Description of the task: For every line below, restate it exactly and drop the images.

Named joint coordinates
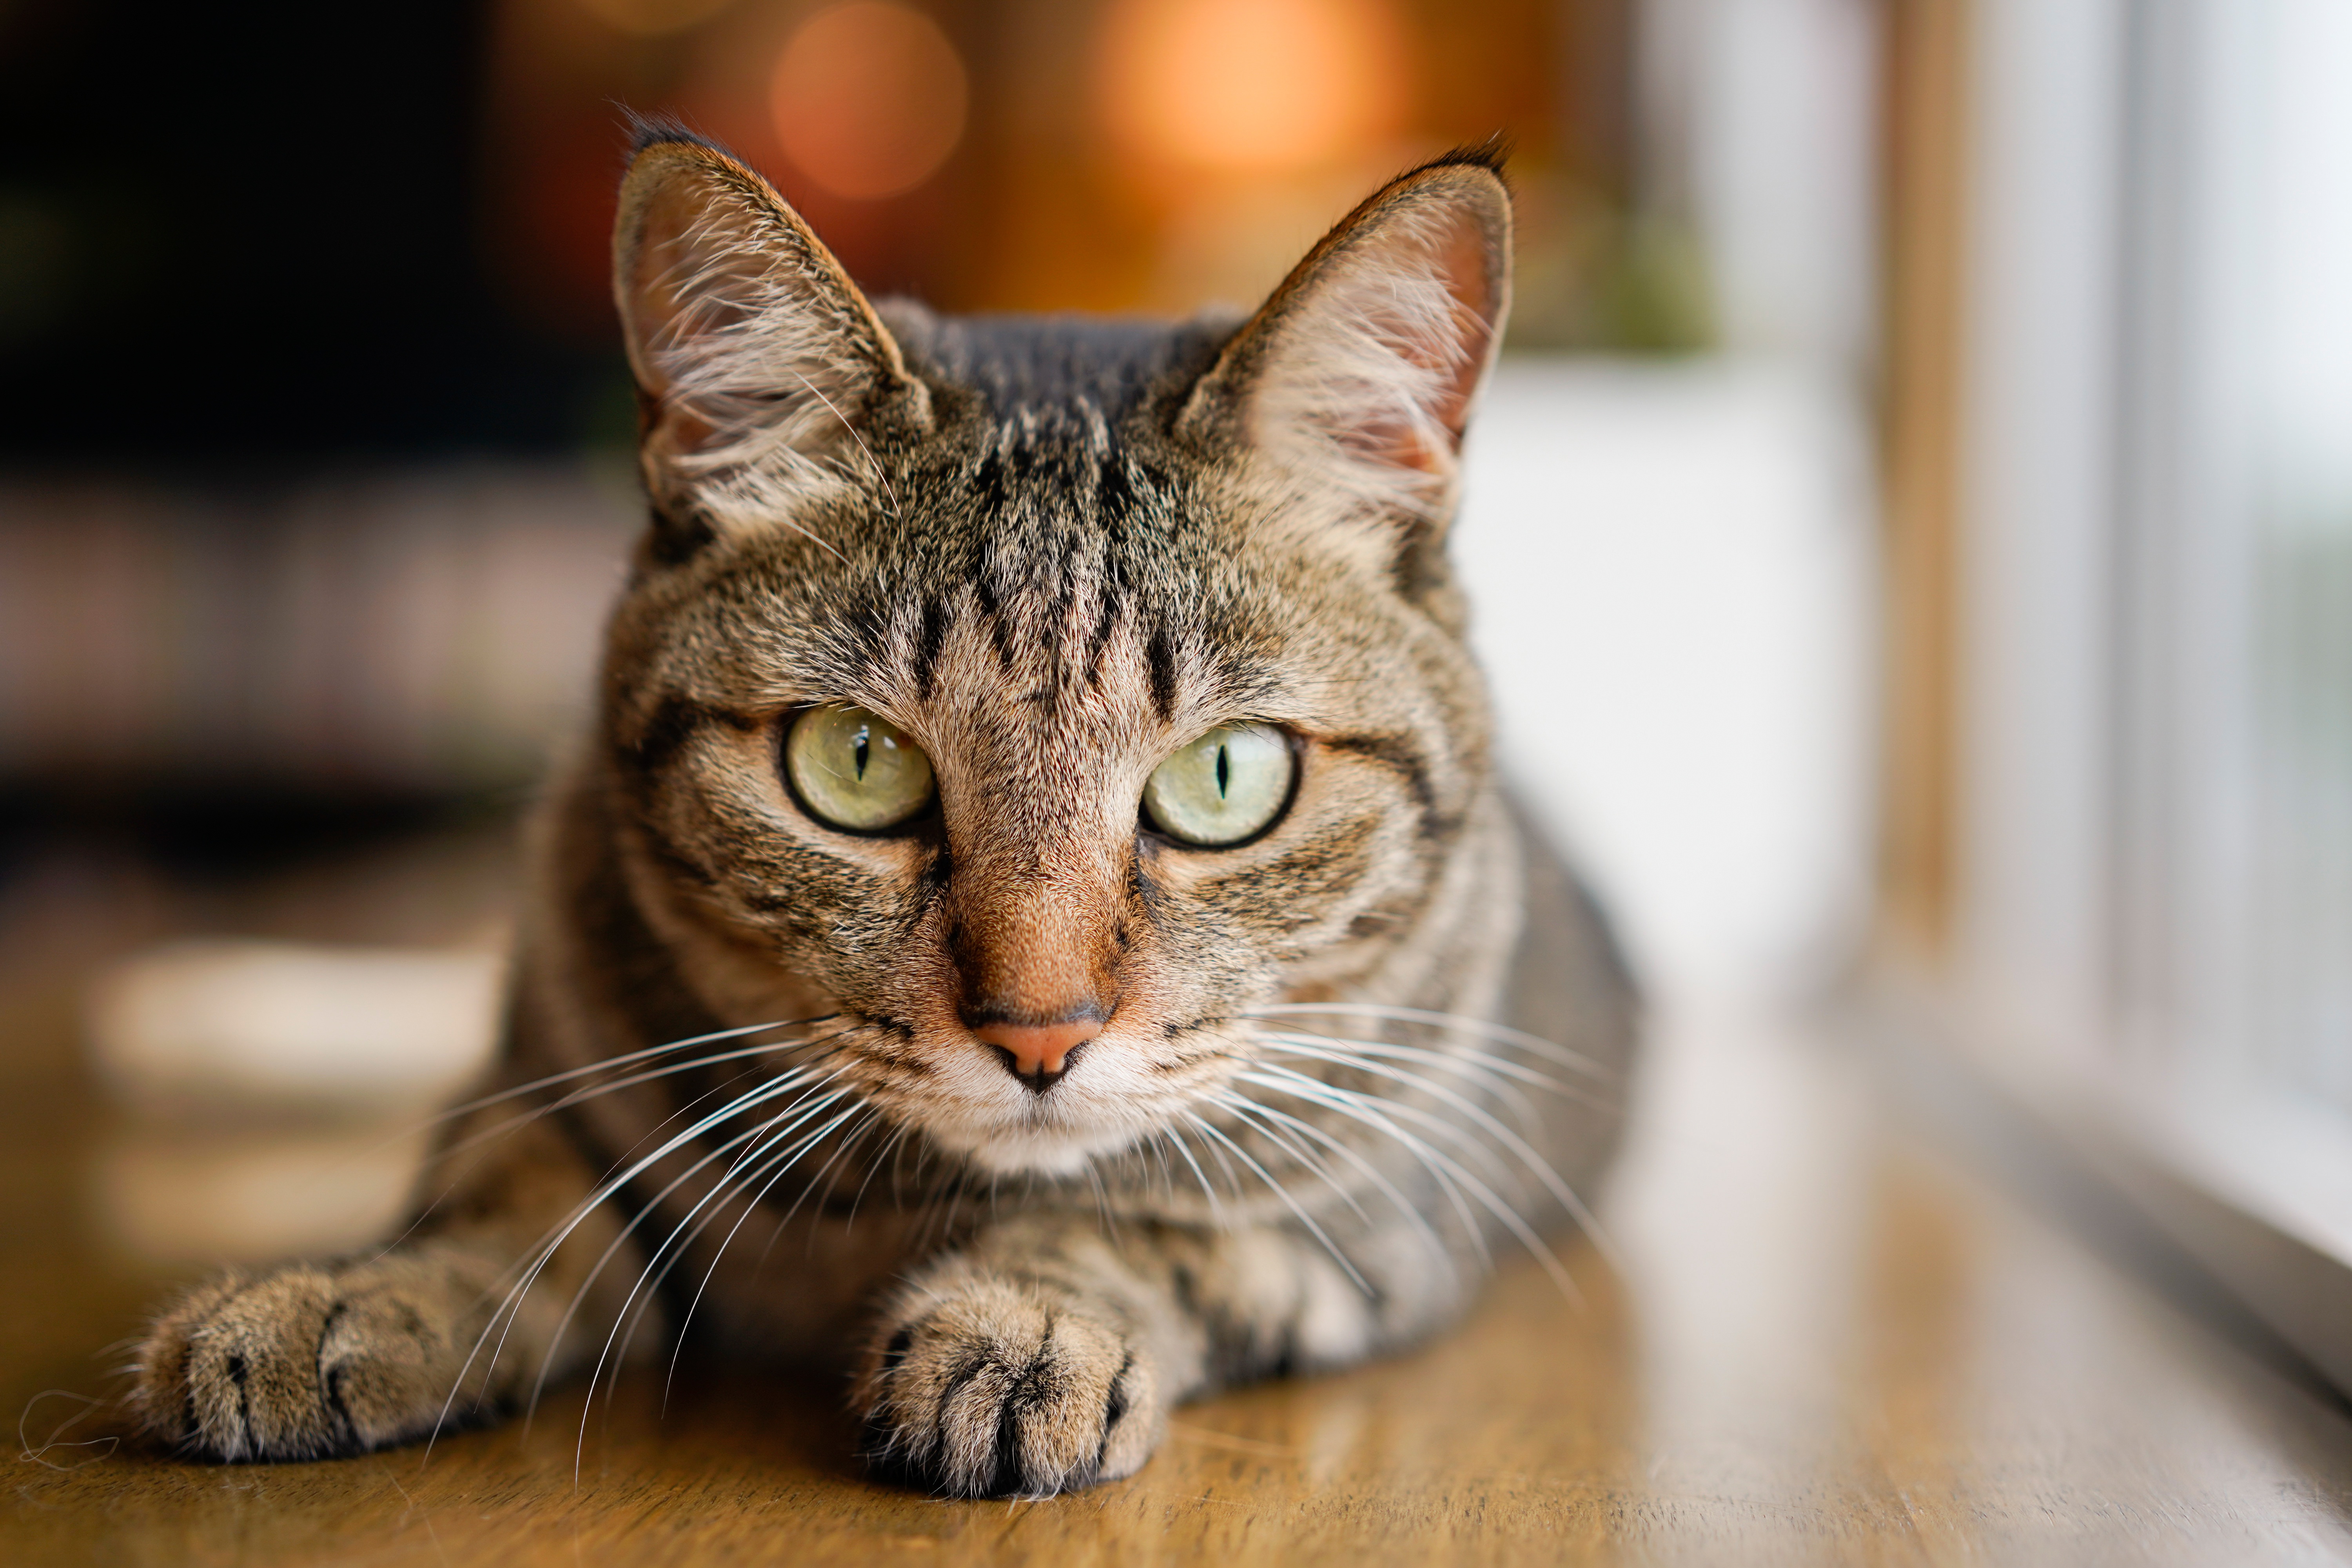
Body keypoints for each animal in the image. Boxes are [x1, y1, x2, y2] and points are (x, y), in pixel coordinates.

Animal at [129, 123, 1637, 1495]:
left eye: (1224, 780)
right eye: (858, 764)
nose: (1040, 1036)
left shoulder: (1381, 1222)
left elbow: (1149, 1224)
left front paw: (1022, 1324)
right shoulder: (546, 1057)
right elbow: (502, 1196)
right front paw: (347, 1296)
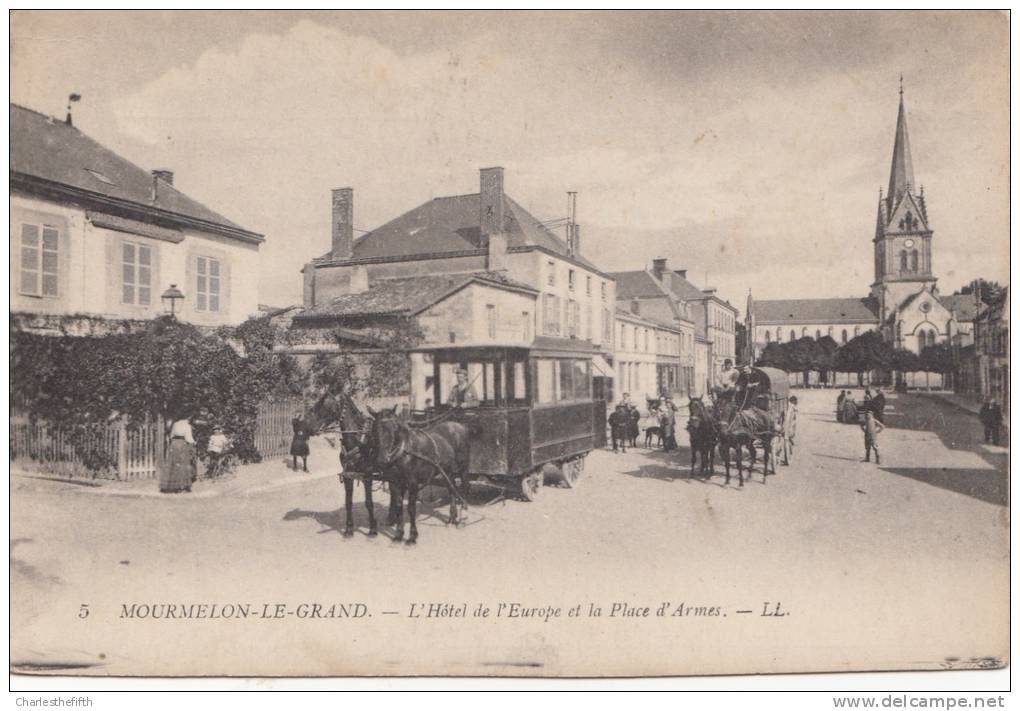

Answer for the task:
Body keypoints for each animal in the image. Boxes are [x1, y1, x2, y2] and points are (x, y), in pixel coordinates.

Animal at [129, 123, 1637, 1495]:
left eye: (1224, 780)
right eye: (858, 764)
nose: (1040, 1036)
left shoulder: (1381, 1222)
left elbow: (1149, 1224)
left front paw: (1022, 1324)
right shoulder: (546, 1057)
right elbow: (502, 1196)
right front paw: (347, 1296)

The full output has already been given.